In this talk, we’ll explore the role of lexical search in RAG workflows, highlighting how it can solve many of these issues. We’ll start with an overview of how lexical search works, including indexing, analysis, and search techniques like Boolean queries, faceted search, and phrase matching. We’ll contrast it with semantic search, explaining when and why you might want to use lexical search instead of vector-based methods.
From there, we’ll walk through a practical implementation of lexical search in RAG. Using real-world examples, we’ll demonstrate how to index data, structure search queries to maximize relevance, and integrate lexical search into a RAG pipeline. We’ll also show how language models can interact with search results dynamically, refining queries and applying filters in response to user input.
Of course, lexical search isn’t a silver bullet. We’ll discuss its limitations. And then we’ll briefly introduce some of the hybrid approaches—ways to combine the strengths of both lexical and semantic search and possibly get the best of both worlds.

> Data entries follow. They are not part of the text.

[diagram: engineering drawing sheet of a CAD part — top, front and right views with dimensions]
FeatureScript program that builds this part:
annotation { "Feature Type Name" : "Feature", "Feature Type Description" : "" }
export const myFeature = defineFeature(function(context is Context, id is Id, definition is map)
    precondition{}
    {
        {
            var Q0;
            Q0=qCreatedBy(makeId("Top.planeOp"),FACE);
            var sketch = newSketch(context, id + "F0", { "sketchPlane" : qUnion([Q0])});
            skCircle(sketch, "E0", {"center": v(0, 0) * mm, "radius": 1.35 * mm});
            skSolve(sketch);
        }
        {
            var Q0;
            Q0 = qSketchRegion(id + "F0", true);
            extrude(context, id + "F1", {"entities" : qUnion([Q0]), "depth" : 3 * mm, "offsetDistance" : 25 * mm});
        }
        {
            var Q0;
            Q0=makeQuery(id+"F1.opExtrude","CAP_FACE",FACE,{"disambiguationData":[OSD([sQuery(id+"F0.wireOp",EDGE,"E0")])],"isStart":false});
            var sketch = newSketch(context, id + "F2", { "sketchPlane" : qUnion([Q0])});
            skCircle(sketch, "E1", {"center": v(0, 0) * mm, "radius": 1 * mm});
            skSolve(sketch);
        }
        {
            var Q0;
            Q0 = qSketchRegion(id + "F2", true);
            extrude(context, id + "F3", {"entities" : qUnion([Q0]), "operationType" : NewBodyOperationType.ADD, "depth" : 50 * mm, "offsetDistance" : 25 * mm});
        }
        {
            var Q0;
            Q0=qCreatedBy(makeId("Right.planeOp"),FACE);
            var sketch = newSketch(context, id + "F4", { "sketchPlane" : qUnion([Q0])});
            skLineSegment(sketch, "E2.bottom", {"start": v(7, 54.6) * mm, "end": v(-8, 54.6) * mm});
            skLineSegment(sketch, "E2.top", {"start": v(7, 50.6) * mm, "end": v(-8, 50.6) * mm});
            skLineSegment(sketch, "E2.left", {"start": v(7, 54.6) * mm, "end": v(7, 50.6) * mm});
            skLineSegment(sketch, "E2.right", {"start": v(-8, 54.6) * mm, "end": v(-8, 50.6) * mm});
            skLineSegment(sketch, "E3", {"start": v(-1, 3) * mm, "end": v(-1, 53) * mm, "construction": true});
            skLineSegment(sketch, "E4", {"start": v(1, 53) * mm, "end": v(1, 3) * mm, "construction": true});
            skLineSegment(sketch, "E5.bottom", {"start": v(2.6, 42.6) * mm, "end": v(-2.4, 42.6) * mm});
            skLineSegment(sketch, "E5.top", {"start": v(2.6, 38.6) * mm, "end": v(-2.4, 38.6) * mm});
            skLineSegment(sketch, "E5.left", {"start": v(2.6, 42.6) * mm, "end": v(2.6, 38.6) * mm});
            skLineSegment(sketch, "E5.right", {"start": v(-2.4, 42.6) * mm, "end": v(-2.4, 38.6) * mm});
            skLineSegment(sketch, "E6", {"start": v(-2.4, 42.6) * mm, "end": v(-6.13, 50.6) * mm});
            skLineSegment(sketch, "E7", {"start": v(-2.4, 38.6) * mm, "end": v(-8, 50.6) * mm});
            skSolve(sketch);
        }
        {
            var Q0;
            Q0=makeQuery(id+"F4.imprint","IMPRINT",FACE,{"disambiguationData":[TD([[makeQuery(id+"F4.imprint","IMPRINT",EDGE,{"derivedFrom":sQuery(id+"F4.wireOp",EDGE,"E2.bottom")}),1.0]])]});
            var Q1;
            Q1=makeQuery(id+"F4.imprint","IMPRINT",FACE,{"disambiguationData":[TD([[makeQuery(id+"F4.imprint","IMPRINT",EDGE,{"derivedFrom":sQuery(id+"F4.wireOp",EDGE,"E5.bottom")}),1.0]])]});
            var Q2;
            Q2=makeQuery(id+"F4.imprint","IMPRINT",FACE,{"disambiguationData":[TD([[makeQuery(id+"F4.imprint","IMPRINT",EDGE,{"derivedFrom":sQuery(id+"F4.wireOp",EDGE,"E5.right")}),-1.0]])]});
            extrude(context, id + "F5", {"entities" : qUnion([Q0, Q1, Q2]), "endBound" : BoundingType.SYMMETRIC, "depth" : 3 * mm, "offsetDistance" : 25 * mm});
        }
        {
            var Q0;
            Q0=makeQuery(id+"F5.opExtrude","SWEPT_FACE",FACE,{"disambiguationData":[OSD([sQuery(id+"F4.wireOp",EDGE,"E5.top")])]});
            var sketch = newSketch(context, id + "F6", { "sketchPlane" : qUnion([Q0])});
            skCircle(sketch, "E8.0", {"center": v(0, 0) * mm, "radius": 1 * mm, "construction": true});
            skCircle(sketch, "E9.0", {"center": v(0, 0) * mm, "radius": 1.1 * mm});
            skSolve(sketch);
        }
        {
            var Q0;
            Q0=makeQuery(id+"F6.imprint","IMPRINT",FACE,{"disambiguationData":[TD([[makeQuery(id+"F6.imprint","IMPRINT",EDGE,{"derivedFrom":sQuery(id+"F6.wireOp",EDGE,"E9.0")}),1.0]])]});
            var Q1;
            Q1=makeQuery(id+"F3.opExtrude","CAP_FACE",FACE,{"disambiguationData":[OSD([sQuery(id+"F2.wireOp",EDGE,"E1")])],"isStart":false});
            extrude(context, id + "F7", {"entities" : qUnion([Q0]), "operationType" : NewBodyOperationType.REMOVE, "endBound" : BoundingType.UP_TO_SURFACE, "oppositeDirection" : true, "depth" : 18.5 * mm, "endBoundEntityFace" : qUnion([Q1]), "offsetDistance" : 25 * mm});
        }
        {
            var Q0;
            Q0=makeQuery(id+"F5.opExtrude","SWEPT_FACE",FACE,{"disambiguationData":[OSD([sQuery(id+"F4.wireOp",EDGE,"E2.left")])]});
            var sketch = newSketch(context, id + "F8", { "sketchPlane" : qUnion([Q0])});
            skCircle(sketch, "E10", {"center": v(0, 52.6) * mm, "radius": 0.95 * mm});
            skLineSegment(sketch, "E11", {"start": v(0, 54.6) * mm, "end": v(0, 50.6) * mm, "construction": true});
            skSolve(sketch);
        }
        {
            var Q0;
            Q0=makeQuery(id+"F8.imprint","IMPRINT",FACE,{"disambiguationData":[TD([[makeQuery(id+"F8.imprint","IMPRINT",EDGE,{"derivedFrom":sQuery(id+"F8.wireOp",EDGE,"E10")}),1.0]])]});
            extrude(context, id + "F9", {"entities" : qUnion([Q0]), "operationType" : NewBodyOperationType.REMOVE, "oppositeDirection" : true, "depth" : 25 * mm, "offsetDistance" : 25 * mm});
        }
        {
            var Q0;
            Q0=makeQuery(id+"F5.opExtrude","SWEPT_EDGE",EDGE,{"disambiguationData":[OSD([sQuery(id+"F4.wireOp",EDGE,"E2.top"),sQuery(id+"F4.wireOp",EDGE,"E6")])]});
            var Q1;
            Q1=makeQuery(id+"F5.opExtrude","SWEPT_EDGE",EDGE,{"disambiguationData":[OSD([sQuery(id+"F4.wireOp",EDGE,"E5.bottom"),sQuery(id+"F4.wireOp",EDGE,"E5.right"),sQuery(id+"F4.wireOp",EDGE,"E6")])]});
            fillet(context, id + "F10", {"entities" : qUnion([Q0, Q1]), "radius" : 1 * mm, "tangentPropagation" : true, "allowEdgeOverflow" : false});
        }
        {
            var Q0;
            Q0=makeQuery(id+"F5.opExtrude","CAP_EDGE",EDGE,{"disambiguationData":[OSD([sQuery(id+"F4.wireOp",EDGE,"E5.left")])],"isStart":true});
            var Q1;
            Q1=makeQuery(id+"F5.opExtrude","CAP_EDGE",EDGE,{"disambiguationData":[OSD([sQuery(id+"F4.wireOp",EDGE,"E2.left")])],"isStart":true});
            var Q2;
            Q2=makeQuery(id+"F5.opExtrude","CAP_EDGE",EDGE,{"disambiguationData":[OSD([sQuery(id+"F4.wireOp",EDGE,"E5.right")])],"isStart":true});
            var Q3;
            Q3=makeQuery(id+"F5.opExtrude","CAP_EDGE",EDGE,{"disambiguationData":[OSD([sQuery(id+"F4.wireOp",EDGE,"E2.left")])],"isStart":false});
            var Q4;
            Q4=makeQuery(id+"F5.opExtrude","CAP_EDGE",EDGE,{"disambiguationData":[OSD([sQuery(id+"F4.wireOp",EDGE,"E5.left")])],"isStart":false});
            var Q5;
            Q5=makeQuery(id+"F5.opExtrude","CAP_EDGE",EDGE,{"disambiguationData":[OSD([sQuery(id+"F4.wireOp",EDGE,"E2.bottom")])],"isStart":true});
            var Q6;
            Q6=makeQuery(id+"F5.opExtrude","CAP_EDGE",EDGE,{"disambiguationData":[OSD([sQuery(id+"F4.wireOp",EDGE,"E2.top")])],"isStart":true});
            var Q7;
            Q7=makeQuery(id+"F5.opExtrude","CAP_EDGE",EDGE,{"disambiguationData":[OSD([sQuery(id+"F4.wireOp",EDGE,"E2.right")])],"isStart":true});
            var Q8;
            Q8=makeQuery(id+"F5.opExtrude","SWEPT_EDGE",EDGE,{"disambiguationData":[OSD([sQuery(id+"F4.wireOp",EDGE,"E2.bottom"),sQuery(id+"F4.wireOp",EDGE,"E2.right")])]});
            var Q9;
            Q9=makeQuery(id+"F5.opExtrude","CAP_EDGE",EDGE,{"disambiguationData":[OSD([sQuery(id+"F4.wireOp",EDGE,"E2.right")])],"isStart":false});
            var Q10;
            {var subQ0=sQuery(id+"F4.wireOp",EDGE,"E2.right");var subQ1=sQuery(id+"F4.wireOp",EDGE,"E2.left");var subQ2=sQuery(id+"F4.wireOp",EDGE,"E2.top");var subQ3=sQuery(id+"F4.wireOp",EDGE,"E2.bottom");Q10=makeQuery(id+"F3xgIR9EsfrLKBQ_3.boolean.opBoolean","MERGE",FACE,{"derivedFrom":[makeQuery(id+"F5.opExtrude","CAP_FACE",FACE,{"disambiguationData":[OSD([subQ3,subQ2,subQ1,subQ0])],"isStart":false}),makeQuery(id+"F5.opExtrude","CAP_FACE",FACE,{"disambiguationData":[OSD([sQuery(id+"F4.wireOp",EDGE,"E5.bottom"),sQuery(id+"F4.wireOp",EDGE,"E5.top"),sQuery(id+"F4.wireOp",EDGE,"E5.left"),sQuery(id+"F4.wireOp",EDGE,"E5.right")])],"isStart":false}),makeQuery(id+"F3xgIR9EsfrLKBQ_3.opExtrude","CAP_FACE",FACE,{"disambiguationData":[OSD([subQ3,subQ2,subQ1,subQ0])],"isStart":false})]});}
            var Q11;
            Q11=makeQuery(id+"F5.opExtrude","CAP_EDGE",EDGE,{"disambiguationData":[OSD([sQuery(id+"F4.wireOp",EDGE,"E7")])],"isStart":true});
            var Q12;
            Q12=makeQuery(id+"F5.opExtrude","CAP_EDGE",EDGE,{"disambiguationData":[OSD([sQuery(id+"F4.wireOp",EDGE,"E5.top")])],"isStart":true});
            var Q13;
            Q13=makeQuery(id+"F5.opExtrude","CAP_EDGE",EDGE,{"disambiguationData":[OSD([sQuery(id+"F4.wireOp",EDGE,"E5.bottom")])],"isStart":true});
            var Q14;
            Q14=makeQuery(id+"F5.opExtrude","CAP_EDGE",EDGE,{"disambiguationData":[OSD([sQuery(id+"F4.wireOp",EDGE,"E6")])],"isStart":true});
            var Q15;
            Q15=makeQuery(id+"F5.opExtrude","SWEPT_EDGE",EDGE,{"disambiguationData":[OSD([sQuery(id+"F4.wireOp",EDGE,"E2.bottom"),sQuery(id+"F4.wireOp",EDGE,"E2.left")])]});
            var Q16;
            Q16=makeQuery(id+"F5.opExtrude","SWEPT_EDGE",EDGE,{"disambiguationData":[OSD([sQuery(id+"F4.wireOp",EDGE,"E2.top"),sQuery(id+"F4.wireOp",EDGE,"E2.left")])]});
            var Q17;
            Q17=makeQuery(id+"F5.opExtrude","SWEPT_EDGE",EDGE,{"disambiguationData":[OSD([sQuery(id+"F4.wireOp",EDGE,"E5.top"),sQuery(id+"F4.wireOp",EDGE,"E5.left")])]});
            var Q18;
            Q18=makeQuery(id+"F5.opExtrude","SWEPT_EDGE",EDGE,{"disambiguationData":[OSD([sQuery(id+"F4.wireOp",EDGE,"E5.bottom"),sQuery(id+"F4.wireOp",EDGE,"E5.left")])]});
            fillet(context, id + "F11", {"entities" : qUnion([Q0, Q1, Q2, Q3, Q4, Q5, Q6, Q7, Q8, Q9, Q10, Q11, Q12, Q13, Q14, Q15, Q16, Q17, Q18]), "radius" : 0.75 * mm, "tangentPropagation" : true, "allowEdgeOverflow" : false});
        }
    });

By the end of this session, you’ll have a clear understanding of how lexical search fits into RAG, when to use it, and how to implement it effectively. If you’re working with LLM applications and want to make search more precise, transparent, and adaptable, this talk is for you.”

John Berryman
Arcturus LabsJohn Berryman is the founder and principal consultant of Arcturus Labs, where he specializes in AI application development (Agency and RAG). As an early engineer on GitHub Copilot, John contributed to the development of its completions and chat functionalities, working at the forefront of AI-assisted coding tools. John is coauthor of Prompt Engineering for LLMs (O'Reilly). Before his work on Copilot, John's focus was search technology. His diverse experience includes helping to develop next-generation search system for the US Patent Office, building search and recommendations for Eventbrite, and contributing to GitHub's code search infrastructure. John is also coauthor of Relevant Search (Manning), a book that distills his expertise in the field. John feels fortunate to have worked at the intersection of cutting-edge AI applications and foundational search technologies, giving him the opportunity to contribute to innovation in both LLM applications and information retrieval.